(Extracted page text)
>>>>
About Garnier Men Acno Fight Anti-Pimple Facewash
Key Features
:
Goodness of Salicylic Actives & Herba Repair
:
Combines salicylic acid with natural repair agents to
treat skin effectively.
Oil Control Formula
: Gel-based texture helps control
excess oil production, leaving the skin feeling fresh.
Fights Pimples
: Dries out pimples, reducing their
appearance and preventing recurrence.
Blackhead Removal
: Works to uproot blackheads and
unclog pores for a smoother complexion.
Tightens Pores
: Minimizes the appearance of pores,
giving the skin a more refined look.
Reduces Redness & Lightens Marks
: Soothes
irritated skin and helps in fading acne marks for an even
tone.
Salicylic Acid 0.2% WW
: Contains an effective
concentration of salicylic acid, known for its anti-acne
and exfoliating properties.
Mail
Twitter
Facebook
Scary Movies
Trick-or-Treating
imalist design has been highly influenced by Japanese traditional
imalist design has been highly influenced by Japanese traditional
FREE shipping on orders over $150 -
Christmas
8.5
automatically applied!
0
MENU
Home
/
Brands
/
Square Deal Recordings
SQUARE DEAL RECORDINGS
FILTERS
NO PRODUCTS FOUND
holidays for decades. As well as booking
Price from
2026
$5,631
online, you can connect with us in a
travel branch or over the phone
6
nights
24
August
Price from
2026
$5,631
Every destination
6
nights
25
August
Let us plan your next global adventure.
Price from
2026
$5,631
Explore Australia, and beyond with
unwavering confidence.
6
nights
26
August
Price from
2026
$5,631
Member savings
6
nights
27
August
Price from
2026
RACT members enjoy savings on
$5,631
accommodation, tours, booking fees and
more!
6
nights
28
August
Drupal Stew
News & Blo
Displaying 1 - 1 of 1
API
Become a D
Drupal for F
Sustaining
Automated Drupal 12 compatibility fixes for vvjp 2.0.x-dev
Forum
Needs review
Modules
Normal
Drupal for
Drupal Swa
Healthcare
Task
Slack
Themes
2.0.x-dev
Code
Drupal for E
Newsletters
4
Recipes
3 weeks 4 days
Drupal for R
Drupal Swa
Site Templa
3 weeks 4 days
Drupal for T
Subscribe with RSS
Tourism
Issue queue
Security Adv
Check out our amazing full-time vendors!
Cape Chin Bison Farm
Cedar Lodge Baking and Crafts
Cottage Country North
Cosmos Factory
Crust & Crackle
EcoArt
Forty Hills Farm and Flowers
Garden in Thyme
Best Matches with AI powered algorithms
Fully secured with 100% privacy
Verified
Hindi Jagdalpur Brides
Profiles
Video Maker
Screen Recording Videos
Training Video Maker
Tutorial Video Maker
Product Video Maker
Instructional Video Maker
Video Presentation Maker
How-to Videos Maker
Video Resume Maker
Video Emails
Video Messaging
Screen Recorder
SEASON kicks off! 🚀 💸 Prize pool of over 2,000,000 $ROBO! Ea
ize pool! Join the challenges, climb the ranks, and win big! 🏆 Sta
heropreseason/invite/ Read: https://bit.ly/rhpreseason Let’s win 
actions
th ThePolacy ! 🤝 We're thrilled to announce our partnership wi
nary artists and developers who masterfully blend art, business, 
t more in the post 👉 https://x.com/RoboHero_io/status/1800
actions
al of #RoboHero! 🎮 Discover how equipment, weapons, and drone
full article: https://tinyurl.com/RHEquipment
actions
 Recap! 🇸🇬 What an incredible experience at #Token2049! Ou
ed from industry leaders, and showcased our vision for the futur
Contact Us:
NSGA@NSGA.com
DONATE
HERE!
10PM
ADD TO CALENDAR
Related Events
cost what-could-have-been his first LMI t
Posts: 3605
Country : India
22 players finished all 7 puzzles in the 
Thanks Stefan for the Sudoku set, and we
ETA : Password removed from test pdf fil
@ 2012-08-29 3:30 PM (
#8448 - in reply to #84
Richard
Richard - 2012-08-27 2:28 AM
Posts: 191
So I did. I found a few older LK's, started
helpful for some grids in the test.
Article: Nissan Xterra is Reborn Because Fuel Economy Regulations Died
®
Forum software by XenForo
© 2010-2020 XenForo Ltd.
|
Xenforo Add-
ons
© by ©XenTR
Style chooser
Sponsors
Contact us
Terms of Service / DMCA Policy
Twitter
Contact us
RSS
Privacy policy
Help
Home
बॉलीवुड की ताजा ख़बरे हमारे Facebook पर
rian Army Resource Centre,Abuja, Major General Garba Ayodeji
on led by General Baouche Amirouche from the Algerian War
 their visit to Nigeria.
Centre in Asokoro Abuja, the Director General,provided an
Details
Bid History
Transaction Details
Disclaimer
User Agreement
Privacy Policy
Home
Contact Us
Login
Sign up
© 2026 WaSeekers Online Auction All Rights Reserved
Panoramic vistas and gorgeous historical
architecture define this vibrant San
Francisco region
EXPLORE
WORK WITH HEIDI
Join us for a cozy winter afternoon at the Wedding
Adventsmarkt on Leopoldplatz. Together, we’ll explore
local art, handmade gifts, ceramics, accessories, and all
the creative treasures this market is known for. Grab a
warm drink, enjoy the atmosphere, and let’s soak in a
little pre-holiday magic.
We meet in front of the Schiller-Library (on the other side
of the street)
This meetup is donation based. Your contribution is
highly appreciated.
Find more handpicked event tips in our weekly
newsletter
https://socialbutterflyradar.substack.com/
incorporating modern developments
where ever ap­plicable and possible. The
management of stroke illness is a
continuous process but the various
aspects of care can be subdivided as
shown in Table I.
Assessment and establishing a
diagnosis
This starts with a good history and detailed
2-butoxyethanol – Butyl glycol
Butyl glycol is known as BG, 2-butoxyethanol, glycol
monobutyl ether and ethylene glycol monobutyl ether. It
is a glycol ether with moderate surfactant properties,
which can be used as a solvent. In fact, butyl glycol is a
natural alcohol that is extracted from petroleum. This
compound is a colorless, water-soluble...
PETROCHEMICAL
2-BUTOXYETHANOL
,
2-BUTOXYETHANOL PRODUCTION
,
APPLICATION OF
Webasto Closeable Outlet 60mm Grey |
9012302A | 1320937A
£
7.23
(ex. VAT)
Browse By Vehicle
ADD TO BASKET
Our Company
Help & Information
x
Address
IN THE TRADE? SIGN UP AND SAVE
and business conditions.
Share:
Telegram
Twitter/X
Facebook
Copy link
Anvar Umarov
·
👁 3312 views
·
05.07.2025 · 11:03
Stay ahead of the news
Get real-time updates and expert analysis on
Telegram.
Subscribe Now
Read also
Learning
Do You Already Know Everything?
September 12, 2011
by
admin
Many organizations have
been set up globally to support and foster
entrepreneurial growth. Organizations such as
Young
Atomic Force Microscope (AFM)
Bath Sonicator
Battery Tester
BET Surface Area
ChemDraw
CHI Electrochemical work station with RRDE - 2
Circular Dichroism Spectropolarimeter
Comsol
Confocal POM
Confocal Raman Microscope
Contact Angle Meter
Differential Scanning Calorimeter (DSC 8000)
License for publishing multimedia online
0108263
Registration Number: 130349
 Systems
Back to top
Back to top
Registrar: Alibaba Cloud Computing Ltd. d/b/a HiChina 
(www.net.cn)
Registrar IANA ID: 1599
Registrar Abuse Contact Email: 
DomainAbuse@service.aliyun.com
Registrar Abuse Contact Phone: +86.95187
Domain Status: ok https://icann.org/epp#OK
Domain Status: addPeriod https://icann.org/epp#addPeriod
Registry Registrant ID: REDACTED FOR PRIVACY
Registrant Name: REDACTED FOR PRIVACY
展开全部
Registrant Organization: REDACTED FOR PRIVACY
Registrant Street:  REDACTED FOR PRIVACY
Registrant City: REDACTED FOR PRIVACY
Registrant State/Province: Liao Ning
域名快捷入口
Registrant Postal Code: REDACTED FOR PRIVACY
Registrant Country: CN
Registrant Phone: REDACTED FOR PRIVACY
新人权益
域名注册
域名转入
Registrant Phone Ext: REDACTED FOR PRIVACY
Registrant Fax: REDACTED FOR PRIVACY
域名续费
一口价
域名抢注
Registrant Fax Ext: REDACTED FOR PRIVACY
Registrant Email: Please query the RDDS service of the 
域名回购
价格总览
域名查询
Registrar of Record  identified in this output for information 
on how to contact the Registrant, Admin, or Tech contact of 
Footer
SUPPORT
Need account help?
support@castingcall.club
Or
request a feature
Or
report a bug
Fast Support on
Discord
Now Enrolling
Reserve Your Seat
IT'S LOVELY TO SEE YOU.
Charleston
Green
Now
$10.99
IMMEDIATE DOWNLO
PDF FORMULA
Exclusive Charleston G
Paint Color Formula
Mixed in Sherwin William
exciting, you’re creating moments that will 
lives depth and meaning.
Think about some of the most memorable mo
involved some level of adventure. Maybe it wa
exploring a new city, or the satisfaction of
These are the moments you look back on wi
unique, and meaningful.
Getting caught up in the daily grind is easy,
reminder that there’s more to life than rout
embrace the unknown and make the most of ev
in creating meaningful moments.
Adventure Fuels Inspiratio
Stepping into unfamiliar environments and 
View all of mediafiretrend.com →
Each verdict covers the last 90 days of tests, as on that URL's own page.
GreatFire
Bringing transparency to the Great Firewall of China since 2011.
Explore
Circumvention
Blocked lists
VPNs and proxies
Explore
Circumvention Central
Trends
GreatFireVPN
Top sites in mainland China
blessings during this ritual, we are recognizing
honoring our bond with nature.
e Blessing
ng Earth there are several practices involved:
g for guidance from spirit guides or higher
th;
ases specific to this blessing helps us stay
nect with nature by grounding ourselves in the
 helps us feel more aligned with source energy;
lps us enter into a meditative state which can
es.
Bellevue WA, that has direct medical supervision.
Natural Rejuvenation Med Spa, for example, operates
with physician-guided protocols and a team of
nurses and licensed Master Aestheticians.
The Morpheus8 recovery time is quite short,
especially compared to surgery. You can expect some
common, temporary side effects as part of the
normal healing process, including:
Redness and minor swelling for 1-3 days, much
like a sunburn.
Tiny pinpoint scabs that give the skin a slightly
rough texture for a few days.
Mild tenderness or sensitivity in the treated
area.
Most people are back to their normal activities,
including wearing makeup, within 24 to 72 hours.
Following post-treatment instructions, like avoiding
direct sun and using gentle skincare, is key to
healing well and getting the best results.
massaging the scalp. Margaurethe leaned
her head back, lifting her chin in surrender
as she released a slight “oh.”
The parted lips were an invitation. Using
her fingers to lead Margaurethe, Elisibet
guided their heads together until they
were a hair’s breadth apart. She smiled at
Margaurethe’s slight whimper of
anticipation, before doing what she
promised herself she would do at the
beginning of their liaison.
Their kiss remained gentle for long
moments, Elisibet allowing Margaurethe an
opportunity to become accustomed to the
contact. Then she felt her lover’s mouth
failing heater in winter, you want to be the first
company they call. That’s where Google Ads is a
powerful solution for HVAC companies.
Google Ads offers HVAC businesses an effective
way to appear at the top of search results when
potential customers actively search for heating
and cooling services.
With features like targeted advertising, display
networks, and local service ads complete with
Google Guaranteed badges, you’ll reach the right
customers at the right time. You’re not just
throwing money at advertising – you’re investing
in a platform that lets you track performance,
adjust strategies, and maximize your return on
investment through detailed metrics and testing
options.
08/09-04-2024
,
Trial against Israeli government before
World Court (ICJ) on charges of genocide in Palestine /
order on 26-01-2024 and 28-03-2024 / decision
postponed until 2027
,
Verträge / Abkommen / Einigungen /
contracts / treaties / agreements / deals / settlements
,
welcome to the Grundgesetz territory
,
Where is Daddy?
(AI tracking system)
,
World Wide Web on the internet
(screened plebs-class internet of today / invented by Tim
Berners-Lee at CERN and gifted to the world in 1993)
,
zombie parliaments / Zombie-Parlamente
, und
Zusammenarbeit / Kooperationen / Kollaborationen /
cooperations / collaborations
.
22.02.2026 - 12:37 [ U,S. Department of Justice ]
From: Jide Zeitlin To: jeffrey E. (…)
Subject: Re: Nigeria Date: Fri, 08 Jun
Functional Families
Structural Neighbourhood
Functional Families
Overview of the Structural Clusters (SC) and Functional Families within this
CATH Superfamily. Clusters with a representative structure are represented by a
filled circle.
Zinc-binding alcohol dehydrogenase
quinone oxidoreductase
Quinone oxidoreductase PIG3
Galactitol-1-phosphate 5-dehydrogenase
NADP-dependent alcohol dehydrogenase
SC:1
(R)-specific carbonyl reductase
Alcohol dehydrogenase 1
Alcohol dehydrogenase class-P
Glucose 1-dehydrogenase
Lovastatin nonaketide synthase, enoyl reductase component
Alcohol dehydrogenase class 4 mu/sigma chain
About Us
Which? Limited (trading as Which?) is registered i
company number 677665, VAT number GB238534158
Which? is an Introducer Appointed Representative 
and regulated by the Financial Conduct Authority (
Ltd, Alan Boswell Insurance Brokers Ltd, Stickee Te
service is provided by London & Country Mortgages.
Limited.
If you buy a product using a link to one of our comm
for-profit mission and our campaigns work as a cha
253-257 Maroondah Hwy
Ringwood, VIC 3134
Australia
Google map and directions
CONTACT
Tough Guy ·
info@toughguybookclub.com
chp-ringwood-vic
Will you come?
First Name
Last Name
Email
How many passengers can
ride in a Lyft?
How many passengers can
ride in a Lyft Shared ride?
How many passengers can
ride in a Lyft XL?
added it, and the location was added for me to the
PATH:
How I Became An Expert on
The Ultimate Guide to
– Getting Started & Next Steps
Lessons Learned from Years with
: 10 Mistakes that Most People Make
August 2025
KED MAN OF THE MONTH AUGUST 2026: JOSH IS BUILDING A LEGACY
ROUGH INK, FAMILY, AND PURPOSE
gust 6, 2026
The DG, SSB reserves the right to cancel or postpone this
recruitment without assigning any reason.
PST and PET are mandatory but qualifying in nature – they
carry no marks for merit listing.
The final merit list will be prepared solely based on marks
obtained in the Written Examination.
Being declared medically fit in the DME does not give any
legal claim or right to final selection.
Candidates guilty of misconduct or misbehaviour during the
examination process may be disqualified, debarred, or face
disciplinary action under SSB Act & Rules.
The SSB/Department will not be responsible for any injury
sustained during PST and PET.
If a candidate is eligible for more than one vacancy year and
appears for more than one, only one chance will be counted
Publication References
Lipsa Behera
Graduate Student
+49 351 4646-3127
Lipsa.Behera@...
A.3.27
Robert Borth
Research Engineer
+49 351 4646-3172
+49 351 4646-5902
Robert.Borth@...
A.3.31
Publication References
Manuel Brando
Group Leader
<<<<
_Assignment_
Echo the items word for word, starting at the very first line and stopping after the line that contains "texture helps control".

_Output of the exercise_
About Garnier Men Acno Fight Anti-Pimple Facewash
Key Features
:
Goodness of Salicylic Actives & Herba Repair
:
Combines salicylic acid with natural repair agents to
treat skin effectively.
Oil Control Formula
: Gel-based texture helps control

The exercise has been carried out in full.